Thinking about it getting good gyrator performance across the audio band probably requires opamp levels of open-loop gain.

I have a question about this. Are these circuits (this 'family' of circuits) actually
gyrators?
 
The circuits shown in the first posts are no gyrators! A real gyrator is able to transform an impedance into the dual impedance (loading a gyrator with a capacitance shows inductive behaviour and vice versa). All these circuits called 'gyrator' as anode loads are more or less constant current sources to realize as high as possible AC impedances as anode loads (to obtain vertical load lines resulting in lowest distortions for triodes). Naming these circuits 'gyrator' is simply due to the fact that they have high AC impedance like an inductor of sufficient high value as anode load.

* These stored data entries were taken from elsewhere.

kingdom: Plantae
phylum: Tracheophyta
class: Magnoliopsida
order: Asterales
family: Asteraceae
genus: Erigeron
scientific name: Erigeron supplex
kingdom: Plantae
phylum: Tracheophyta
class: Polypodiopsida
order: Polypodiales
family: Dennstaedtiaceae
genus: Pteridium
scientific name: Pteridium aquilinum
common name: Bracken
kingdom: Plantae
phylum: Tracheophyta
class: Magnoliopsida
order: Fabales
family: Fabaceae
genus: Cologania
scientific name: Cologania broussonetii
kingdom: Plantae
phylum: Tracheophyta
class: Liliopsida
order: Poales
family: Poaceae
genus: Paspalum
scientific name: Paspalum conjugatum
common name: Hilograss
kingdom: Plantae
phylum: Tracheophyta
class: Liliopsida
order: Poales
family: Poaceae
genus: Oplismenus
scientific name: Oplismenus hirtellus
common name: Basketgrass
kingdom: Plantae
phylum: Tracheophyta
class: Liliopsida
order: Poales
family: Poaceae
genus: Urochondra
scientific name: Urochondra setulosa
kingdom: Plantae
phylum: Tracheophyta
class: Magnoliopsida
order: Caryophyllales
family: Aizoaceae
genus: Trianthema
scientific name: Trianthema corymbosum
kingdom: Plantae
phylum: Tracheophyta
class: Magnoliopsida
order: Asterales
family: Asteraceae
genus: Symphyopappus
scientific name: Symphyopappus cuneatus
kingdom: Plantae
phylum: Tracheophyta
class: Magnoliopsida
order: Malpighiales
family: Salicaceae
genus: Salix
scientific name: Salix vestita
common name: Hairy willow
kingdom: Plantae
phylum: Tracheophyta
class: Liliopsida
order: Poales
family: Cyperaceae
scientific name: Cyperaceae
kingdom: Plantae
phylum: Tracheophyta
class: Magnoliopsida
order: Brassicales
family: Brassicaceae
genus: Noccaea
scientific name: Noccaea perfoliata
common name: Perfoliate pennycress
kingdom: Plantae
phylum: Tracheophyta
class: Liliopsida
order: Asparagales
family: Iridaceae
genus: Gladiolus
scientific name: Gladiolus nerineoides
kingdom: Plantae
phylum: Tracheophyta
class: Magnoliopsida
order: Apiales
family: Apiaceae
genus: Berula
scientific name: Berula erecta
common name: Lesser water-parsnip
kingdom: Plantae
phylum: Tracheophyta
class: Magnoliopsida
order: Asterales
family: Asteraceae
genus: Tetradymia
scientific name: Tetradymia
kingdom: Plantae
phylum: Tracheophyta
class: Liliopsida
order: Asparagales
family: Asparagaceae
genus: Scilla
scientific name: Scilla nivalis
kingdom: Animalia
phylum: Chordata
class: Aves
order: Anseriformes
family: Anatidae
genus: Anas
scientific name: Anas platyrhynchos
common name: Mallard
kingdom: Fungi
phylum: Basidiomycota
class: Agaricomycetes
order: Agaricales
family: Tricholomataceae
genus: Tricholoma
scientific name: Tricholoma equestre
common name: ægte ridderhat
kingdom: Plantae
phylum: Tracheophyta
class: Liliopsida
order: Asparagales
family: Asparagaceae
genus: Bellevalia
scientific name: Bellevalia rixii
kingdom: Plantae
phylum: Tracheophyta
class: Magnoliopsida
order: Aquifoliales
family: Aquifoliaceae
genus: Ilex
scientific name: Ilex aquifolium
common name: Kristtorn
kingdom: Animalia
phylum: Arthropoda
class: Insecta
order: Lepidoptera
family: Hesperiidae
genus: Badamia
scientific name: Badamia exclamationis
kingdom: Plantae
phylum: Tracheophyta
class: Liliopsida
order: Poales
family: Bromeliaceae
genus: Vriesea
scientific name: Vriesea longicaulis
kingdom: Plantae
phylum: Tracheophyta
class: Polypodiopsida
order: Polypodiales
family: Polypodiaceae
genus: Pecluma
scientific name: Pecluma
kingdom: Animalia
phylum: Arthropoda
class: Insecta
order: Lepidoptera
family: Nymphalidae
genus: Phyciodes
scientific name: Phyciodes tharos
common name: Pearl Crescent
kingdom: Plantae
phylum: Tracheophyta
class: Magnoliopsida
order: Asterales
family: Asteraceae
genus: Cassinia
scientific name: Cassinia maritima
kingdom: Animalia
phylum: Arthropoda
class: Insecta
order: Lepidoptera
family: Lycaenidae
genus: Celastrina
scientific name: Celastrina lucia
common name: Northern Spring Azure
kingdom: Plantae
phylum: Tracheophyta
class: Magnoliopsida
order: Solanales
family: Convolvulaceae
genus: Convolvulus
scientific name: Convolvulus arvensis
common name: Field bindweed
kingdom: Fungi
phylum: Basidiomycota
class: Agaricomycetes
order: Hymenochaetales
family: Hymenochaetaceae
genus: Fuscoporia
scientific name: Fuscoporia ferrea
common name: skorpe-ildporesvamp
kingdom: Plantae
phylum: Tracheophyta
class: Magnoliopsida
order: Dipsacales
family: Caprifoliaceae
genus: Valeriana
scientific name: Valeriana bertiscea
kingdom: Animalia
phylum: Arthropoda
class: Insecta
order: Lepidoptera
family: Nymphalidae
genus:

The circuits in post#1 show some inductive behaviour for a very limited frequency range due to the fact that there is some feedback established as the reference voltage for the CCS is derived via resistors from the CCS output. The capacitors used to smooth the reference voltage form a high pass leading to frequency dependant output impedance for low frequencies. If the reference is made stable with no feedback added, the output would become purely resistive for low frequencies and capacitive for high frequencies as soon as the parasitic transistor capacitances start playing a role.
 

Elerion

Member
2017-09-23 9:04 am
No, by my understanding only the one I posted was a gyrator

The circuits shown in the first posts are no gyrators!

I agree with that. From a purely theoretical point of view, they are not gyrators (as negative impedance converters). But in the audio world it seems common to call them that way.

Anyway, let's limit our discussion to circuits that simulate an inductor.

That's precisely the reason why I started this post: to clear if it is me that I'm not able to simulate that inductive behaviour, or I'm missing something.

I see these circuits (posted by me) as moderately good CCS (not great) but able to set the anode voltage, while a pure CCS cannot.